CLEAR-Mamba:Towards Accurate, Adaptive and Trustworthy Multi-Sequence Ophthalmic Angiography Classification
Zhuonan Wang, Wenjie Yan, Wenqiao Zhang, Xiaohui Song, Jian Ma, Ke Yao, Yibo Yu, Beng Chin Ooi
TL;DR
This work tackles the challenge of reliable, generalizable classification in single-modality ophthalmic angiography by exploiting temporal dynamics and uncertainty-aware decision making. The authors introduce CLEAR-Mamba, an encoder-adaptor-predictor framework built on MedMamba, incorporating a HyperNetwork-based HyperAdaptive Conditioning (HaC) and a reliability-focused Evidential Prediction (RaP) head to produce calibrated probabilities and uncertainty estimates. A large-scale in-house dataset with 43 disease categories across FFA/ICGA sequences is constructed via a multi-agent data engine, enabling robust evaluation and ablation studies.

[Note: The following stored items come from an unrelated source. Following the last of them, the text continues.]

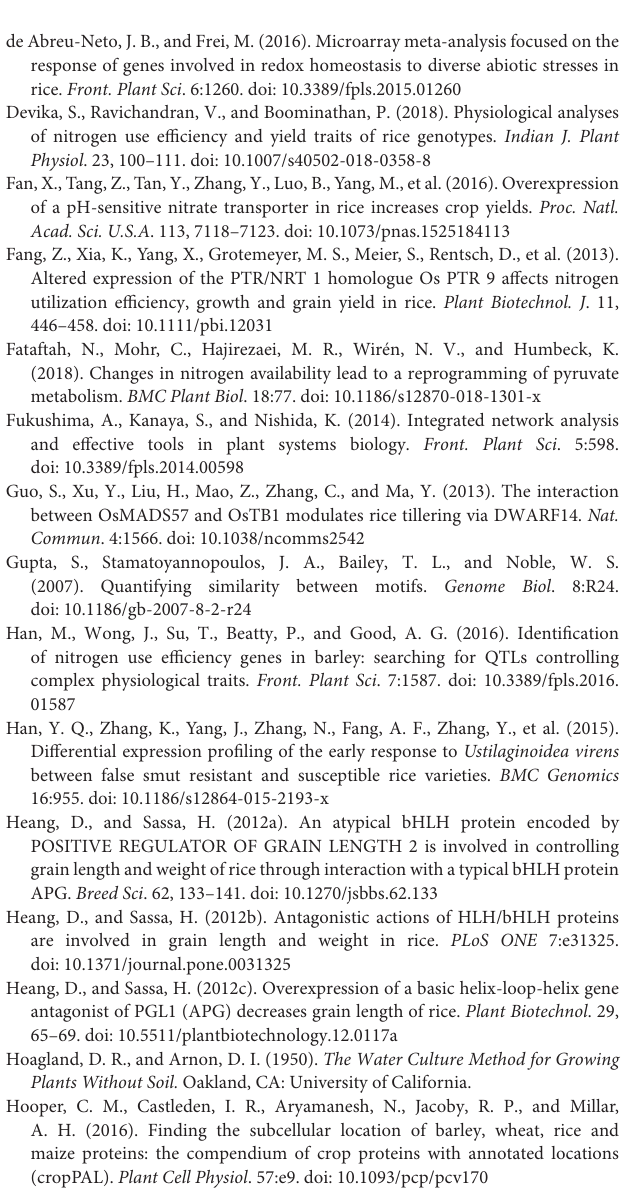
Supplementary Table S12 | Major transporters encoded by 85 NUE genes, and their families, functions, and references. Supplementary Table S13 | NUE-related 44 unique microRNAs (miRNAs) and their target genes, traits, and references. Supplementary Table S14 | Details of different classes of kinases encoded by NUE-related genes and their classification and gene names based on i-TAQ database, the database by Vij et al. (2008), and Oryzabase database. Supplementary Table S15 | NUE-related gene-encoding phosphatases. Supplementary Table S16 | Cluster-wise pathway of protein among 1,064 NUE-related genes. Supplementary Table S17 | Major NUE quantitative trait loci (QTLs) (from the literature) regulating 18 unique traits onto which 327 NUE-related genes were co-localized.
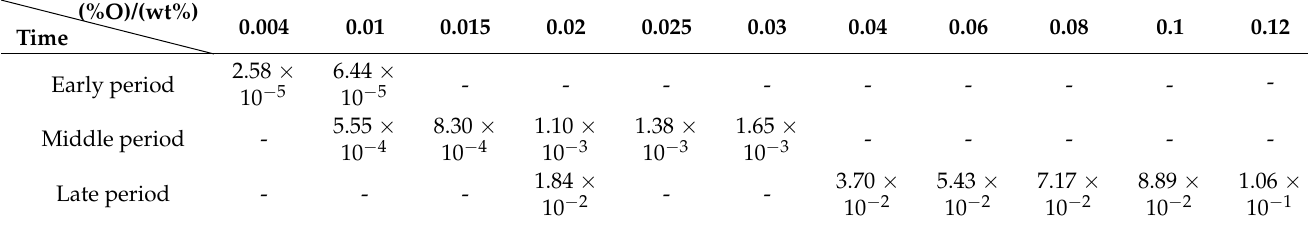
Table 9. Activities of [O] in molten steel in different scenes.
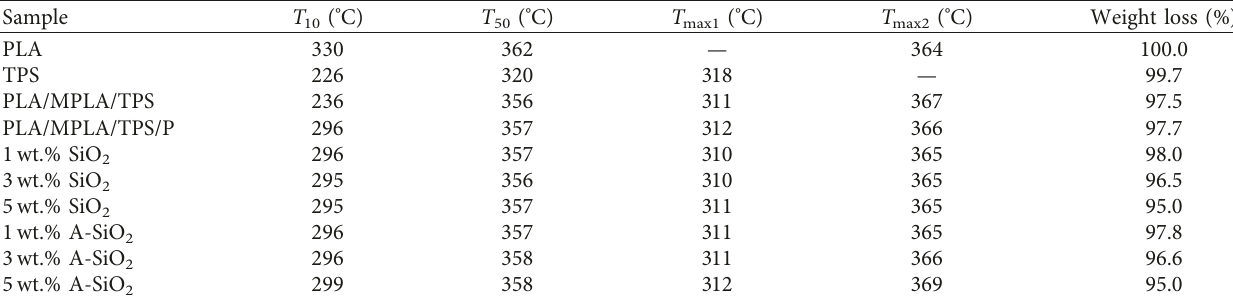
Table 4: TGA data of PLA, TPS, and various blends and composites in air.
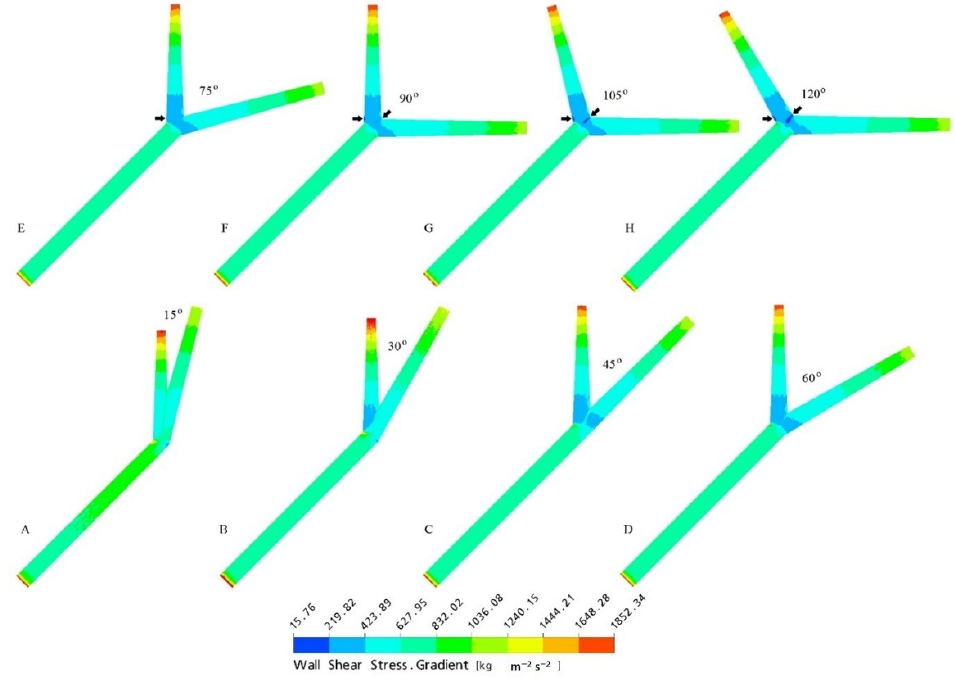
Figure 8. Wall shear stress gradient observed with variable angles of the simulated left coronary artery models generated at peak systolic phase of 0.4 s. ( A – H ) simulated coronary artery models with different LAD-LCx angles ranging from narrow to wide angulation. Arrows refer to the wall shear stress gradient distributions and a big region of the low magnitude present at 120° angulation model. Reprinted with permission from Chaichana et al. [11] 2011, Elsevier.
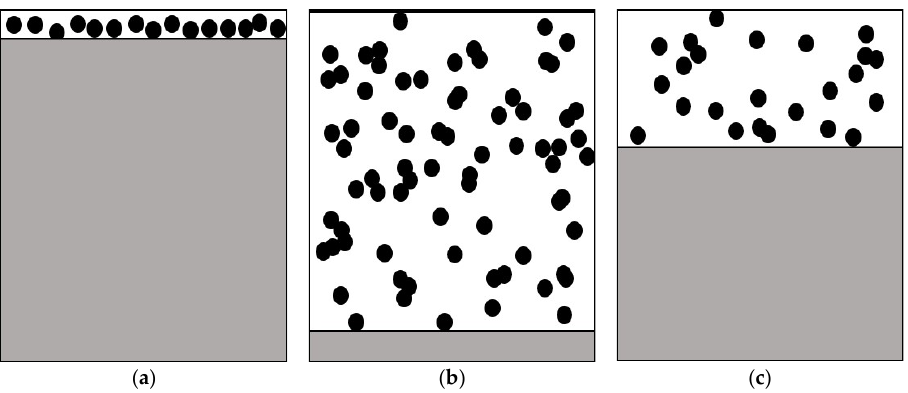
Figure 1. Basic phase characteristics of chloride molten salt system: ( a ) bubble point state; ( b ) dew point state; and ( c ) flash equilibrium state.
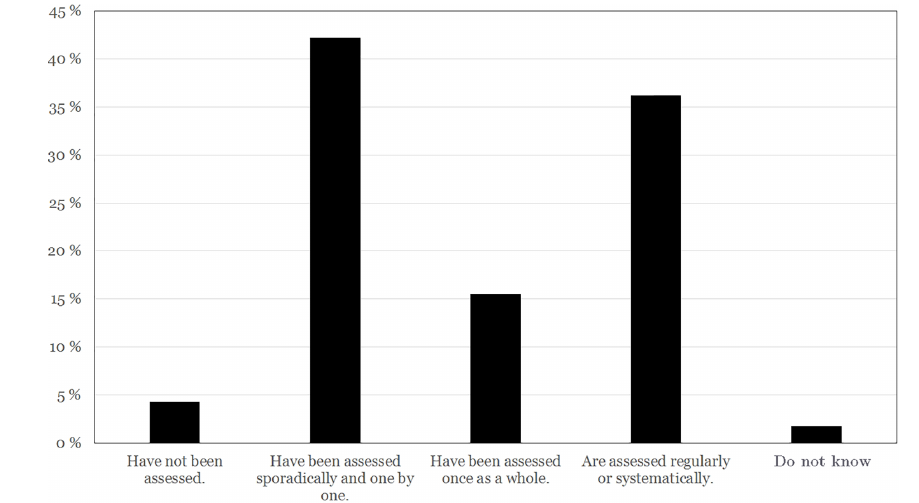
Figure 2. The respondents’ view on question: “How has your organization assessed current and expected weather and climate risks?” (Appendix A, Question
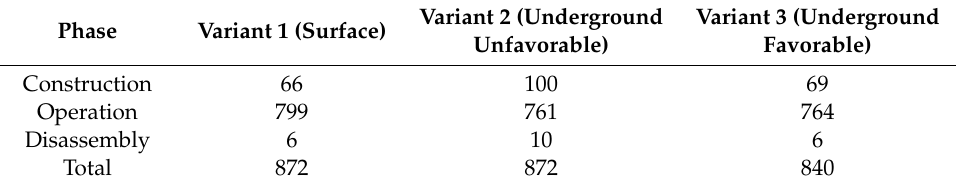
Table 2. Savings incurred during the construction phase (in MJ / m 2 / yr).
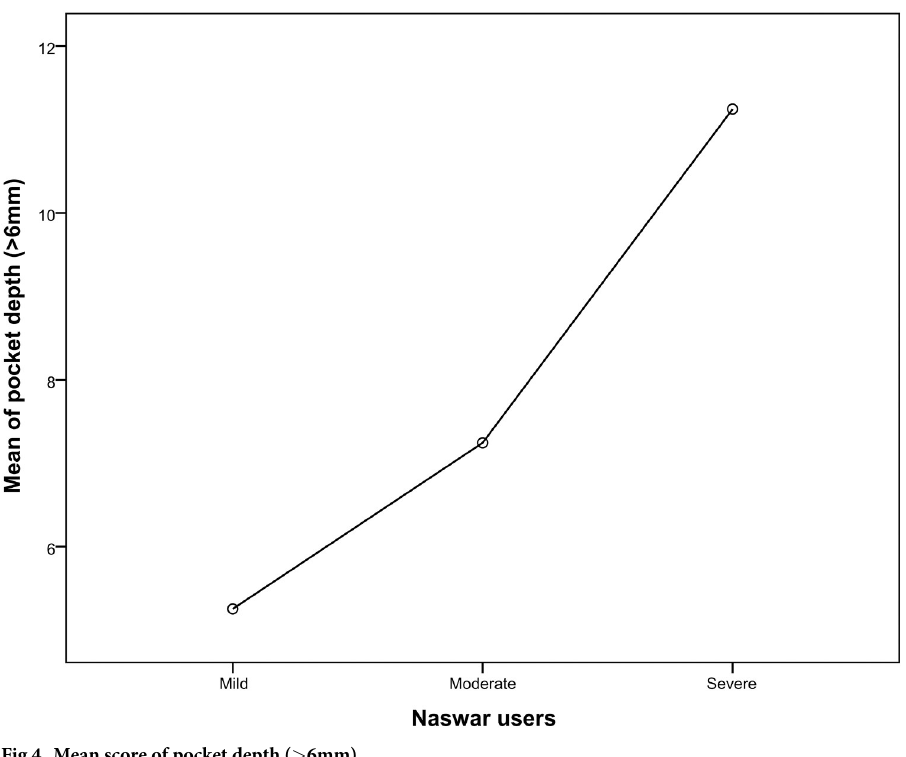
Fig 4. Mean score of pocket depth ( > 6mm).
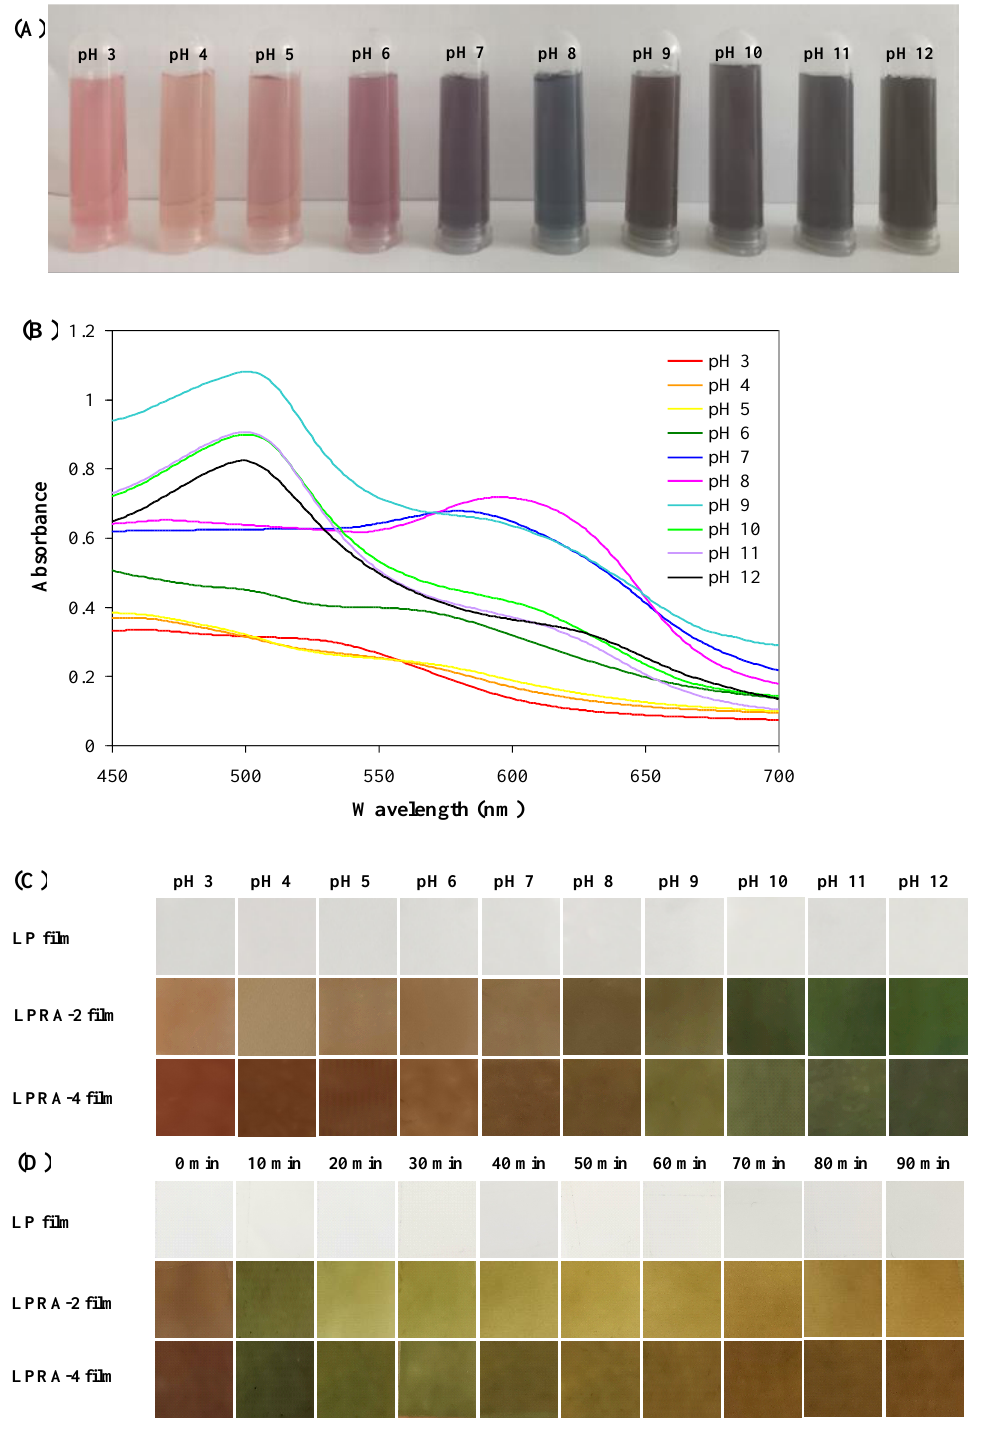
Figure 8. Color changes ( A ) and UV/Vis ( B ) spectra of RA in pH 3 – 12 buffers, and the color changes of LP film, LPRA-2 film, and LPRA-4 film in pH 3 – 12 buffers ( C ) and ammonia gas ( D ).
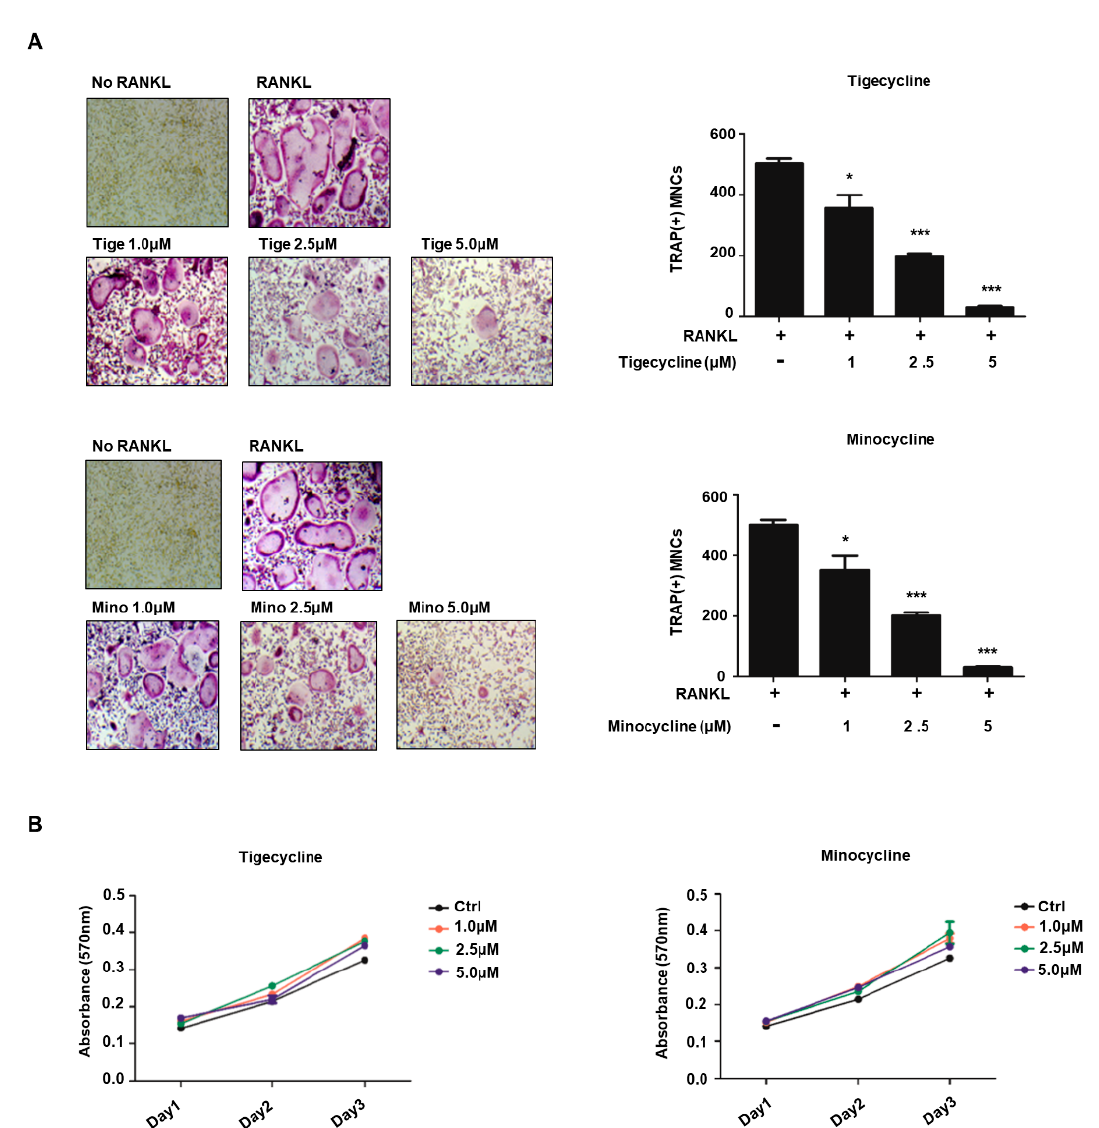
Figure 2. Tigecycline and minocycline suppress osteoclast formation from BMMs. ( A ) BMMs were treated with M-CSF and RANKL in the absence or the presence of increasing concentrations of tigecycline or minocycline for three days, and osteoclast formation was examined by tartrate-resistant acid phosphatase (TRAP) staining (left) and counting the number of TRAP-positive multinuclear osteoclasts (right). ( B ) BMMs were treated with M-CSF in the presence of tigecycline or minocycline, as in ( A ), and cell proliferation was measured by MTT assays. Error bars represent the mean result ± SD of three independent experiments; * p < 0.05, *** p < 0.0001 (ANOVA analysis).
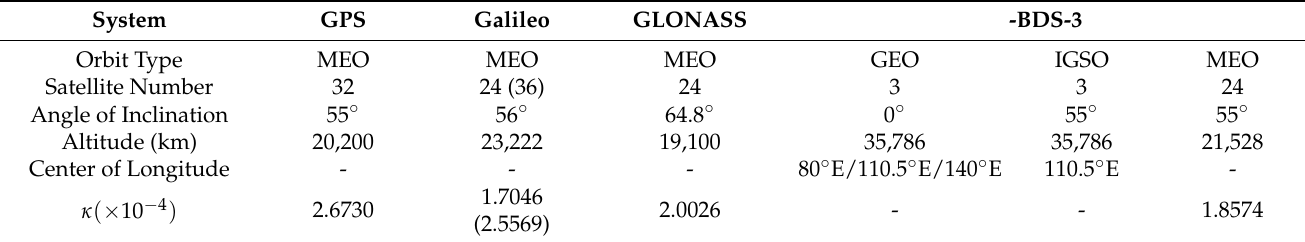
Table 1. Constellation parameters of four-GNSS and κ of the observation probabilities of MEO satellites. System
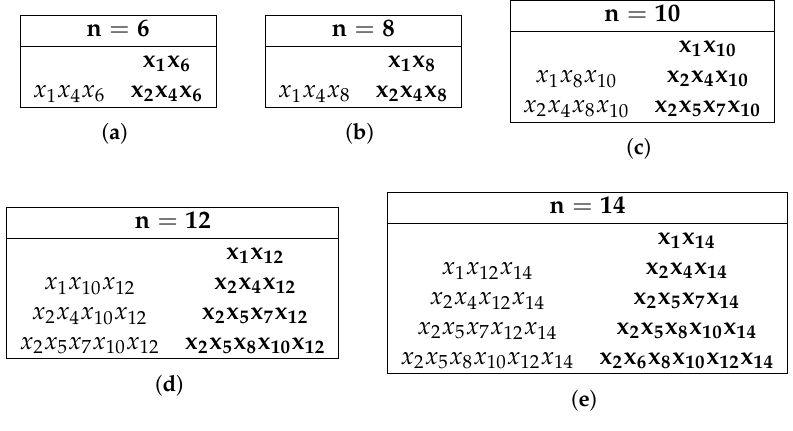
Figure 2. Monomial generators for n = 6 ( a ) , 8 ( b ) , 10 ( c ) , 12 ( d ) , 14 ( e )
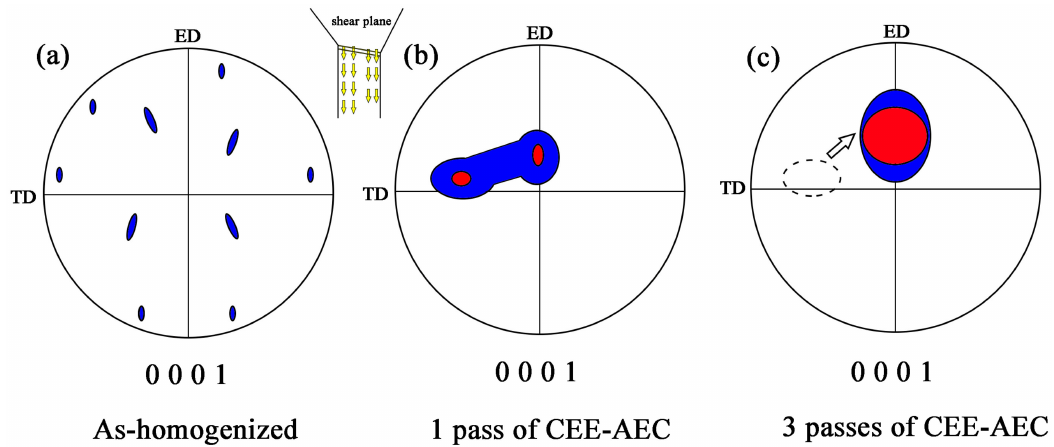
Figure 13. Schematic illustration of the dominant textures during CEE-AEC: ( a ) the as-homogenized; ( b ) 1 pass of CEE-AEC; ( c ) 3 passes of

Across in-house and public benchmarks, CLEAR-Mamba consistently outperforms CNN/ViT/Mamba baselines in accuracy and reliability, demonstrating improved temporal utilization, generalization, and confidence calibration for clinically practical angiography classification.
Abstract
Medical image classification is a core task in computer-aided diagnosis (CAD), playing a pivotal role in early disease detection, treatment planning, and patient prognosis assessment. In ophthalmic practice, fluorescein fundus angiography (FFA) and indocyanine green angiography (ICGA) provide hemodynamic and lesion-structural information that conventional fundus photography cannot capture. However, due to the single-modality nature, subtle lesion patterns, and significant inter-device variability, existing methods still face limitations in generalization and high-confidence prediction. To address these challenges, we propose CLEAR-Mamba, an enhanced framework built upon MedMamba with optimizations in both architecture and training strategy. Architecturally, we introduce HaC, a hypernetwork-based adaptive conditioning layer that dynamically generates parameters according to input feature distributions, thereby improving cross-domain adaptability. From a training perspective, we develop RaP, a reliability-aware prediction scheme built upon evidential uncertainty learning, which encourages the model to emphasize low-confidence samples and improves overall stability and reliability. We further construct a large-scale ophthalmic angiography dataset covering both FFA and ICGA modalities, comprising multiple retinal disease categories for model training and evaluation. Experimental results demonstrate that CLEAR-Mamba consistently outperforms multiple baseline models, including the original MedMamba, across various metrics-showing particular advantages in multi-disease classification and reliability-aware prediction. This study provides an effective solution that balances generalizability and reliability for modality-specific medical image classification tasks.